Monday, September 25, 2023

Example of a Small Theological Change to the Text of Genesis 2:2

  

Gen 2:2

MT

‎וַיְכַ֤ל אֱלֹהִים֙ בַּיּ֣וֹם הַשְּׁבִיעִ֔י מְלַאכְתּ֖וֹ אֲשֶׁ֣ר
On the seventh day God completed (the work that He had been doing).

 

SP

ויכל אלהים ברום הששי מלאכתו אשר עשה

 

= LXX

καὶ συνετέλεσεν ὁ θεὸς ἐν τῇ ἡμέρᾳ τῇ ἕκτῃ
On the sixth day God completed (the work that He had been doing)

 

According to the MT, God completed his work “on the seventh day,” involving a millisecond of work (Rashi) on that day.

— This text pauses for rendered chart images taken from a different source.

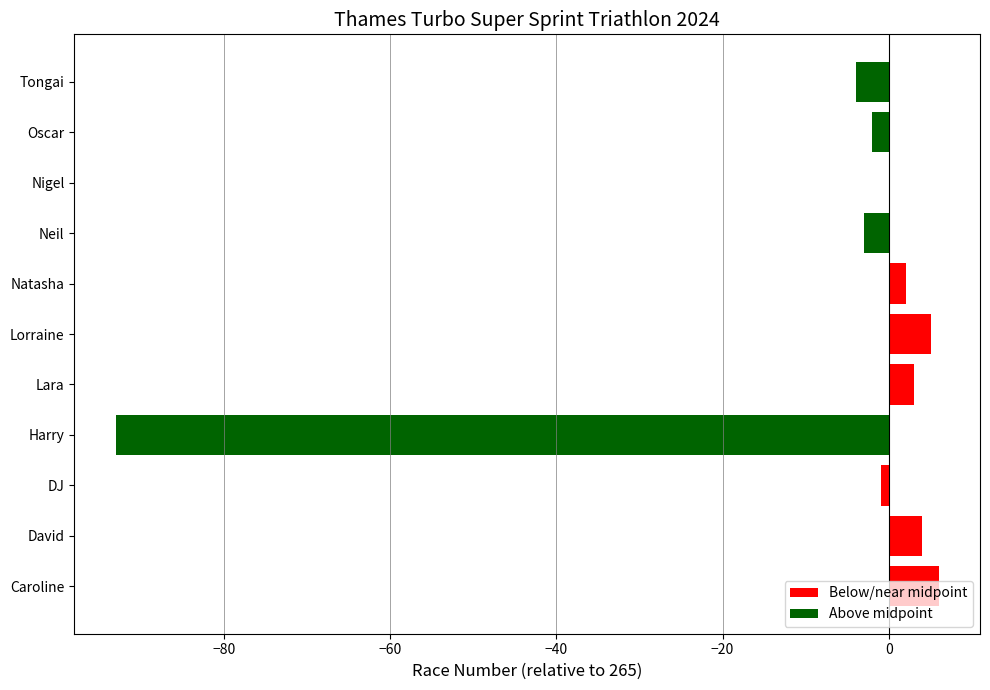

What is the greatest value displayed?

6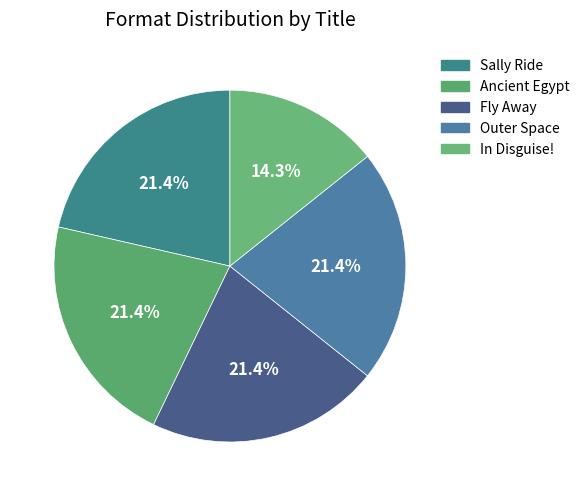

To the nearest percent, what is the combined percentage of Outer Space and Sally Ride?

43%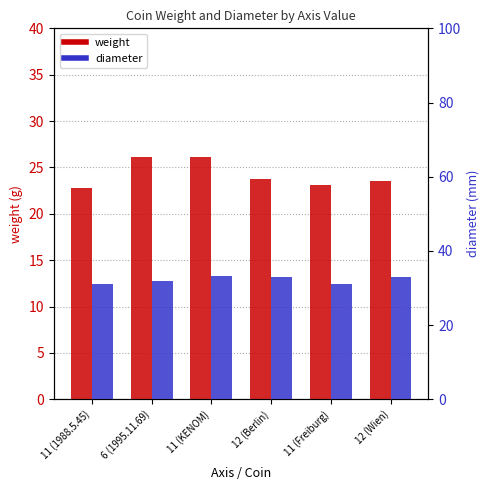

Reading right to left, what are all the values shown in this chart?

weight: 23.6	23.1	23.8	26.1	26.1	22.8
diameter: 33.0	31.0	33.0	33.2	32.0	31.0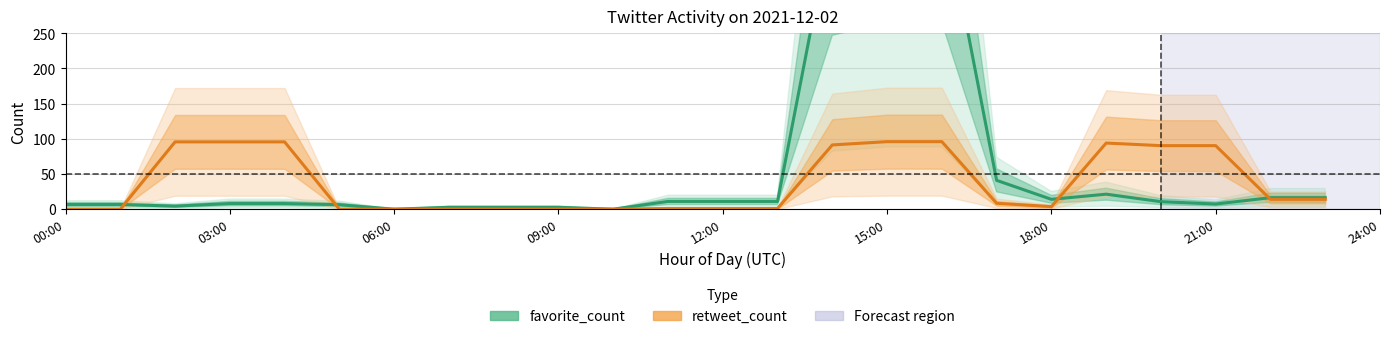

Where is favorite_count nearest to the value 221?

17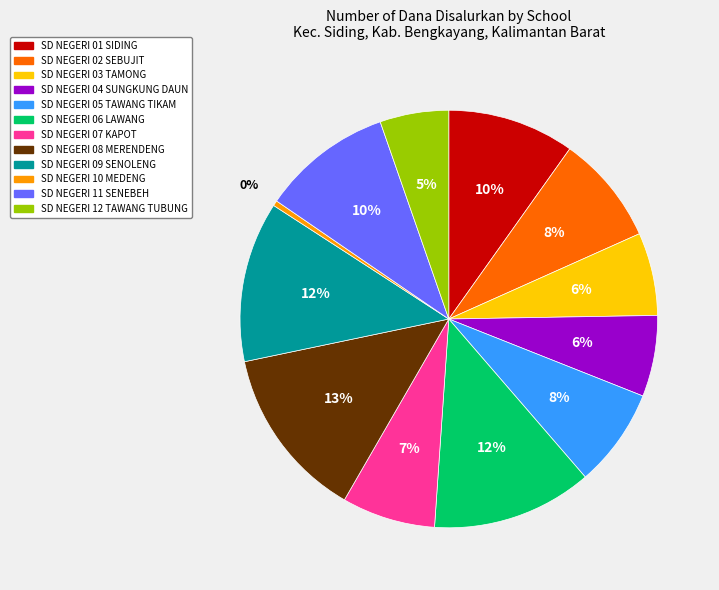

The SD NEGERI 09 SENOLENG slice represents 20% of the pie. True or false?

False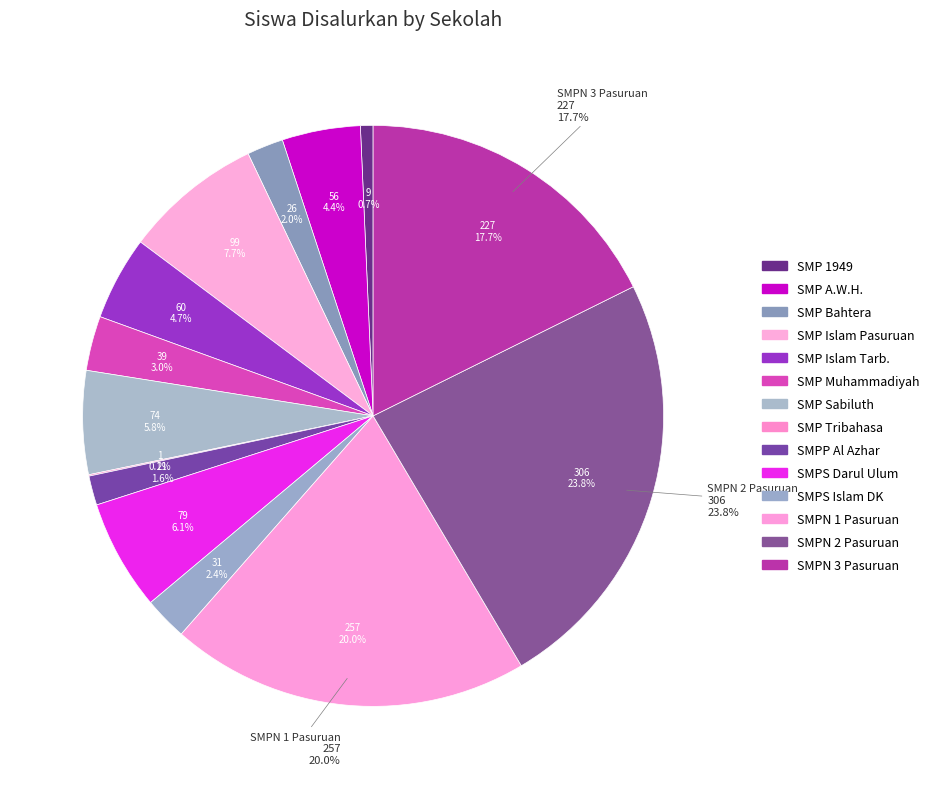

How many slices are in this pie chart?

14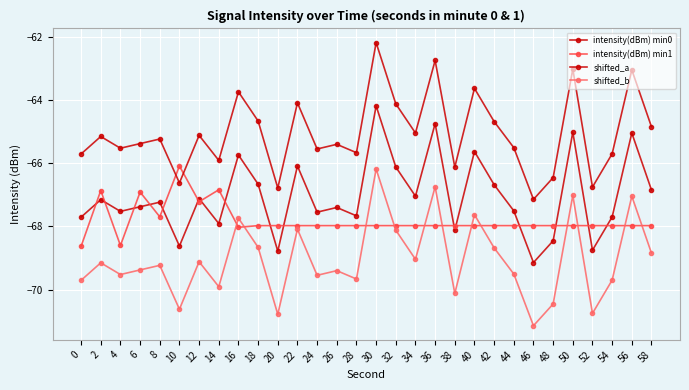

Which series has the largest total across all categories?

shifted_a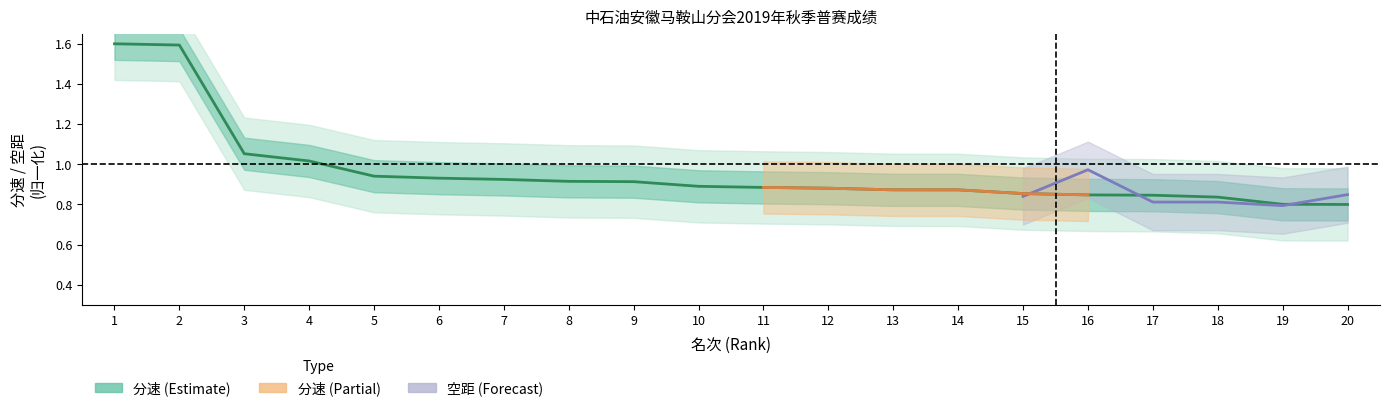

True or false: the data shows 1.3 at 10.

False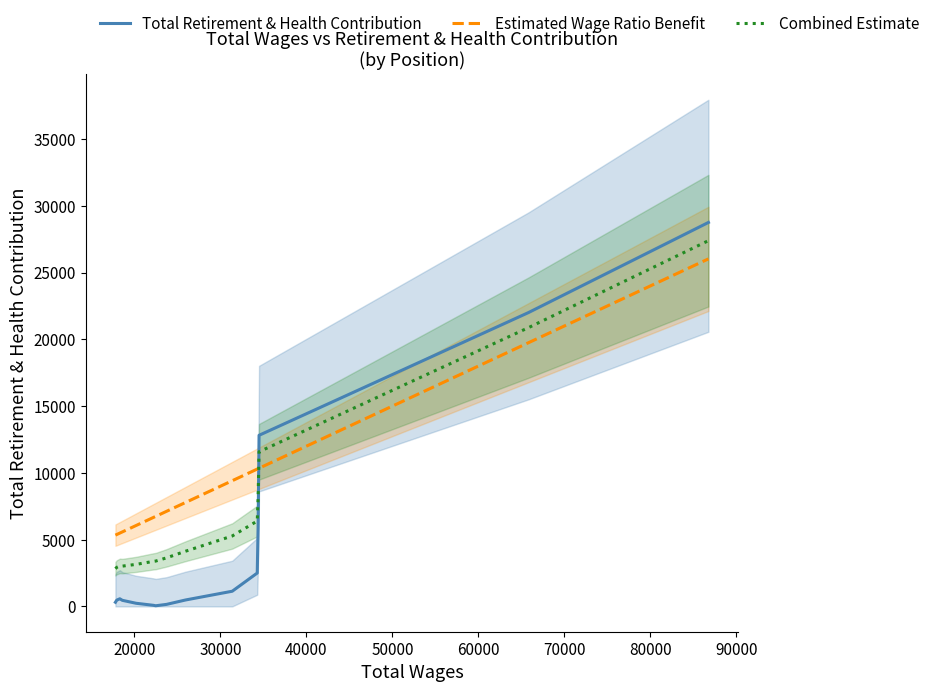

True or false: Combined Estimate has more than 2 interior local peaks.

False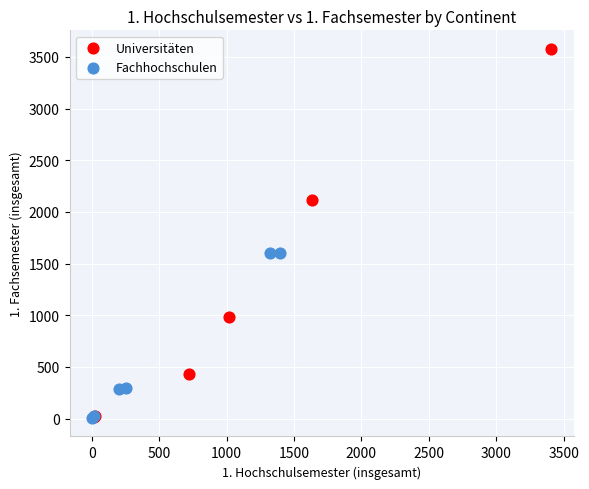

Which series has the largest Y range (max minus min)?

Universitäten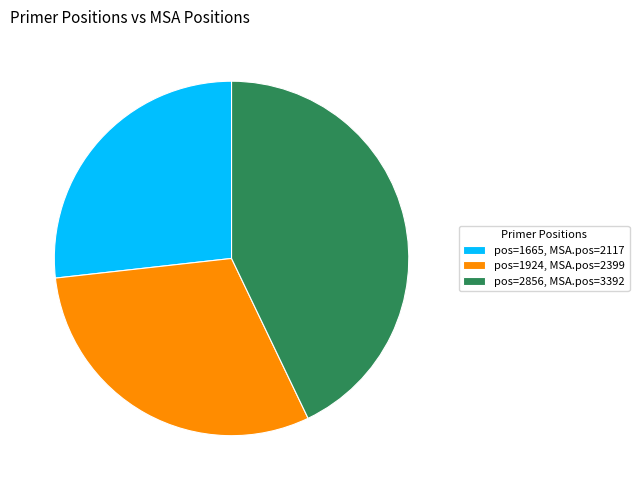

What is the total percentage of 30.3% (2399) and 42.9% (3392)?

73.2%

However, some scribes (and possibly translators) probably found it difficult to imagine that God would have worked on the seventh day and therefore corrected the presumably primary reading to a theologically easier one. (Emanuel Tov, Textual Criticism of the Hebrew Bible [4th ed.; Minneapolis, Minn.: Fortress Press, 2022], 311)

 

Rashi, referenced above, offered the following commentary for Gen 2:2:

 

ויכל אלהים ביום השביעי AND ON THE SEVENTH DAY GOD FINISHED — R. Simeon says: A human being (literally, flesh and blood) who cannot know exactly his times and moments (who cannot accurately determine the point of time that marks the division between one period and that which follows it) must needs add from the week-day and observe it as the holy day (the Sabbath), but the Holy One, blessed be He, who knows His times and moments, began it (the seventh day) to a very hair’s breadth (with extreme exactness) and it therefore appeared as though He had completed His work on that very day (Genesis Rabbah 10:9). Another explanation: What did the world lack? Rest! Sabbath came — Rest came; and the work was thus finished and completed (Genesis Rabbah 10:9)!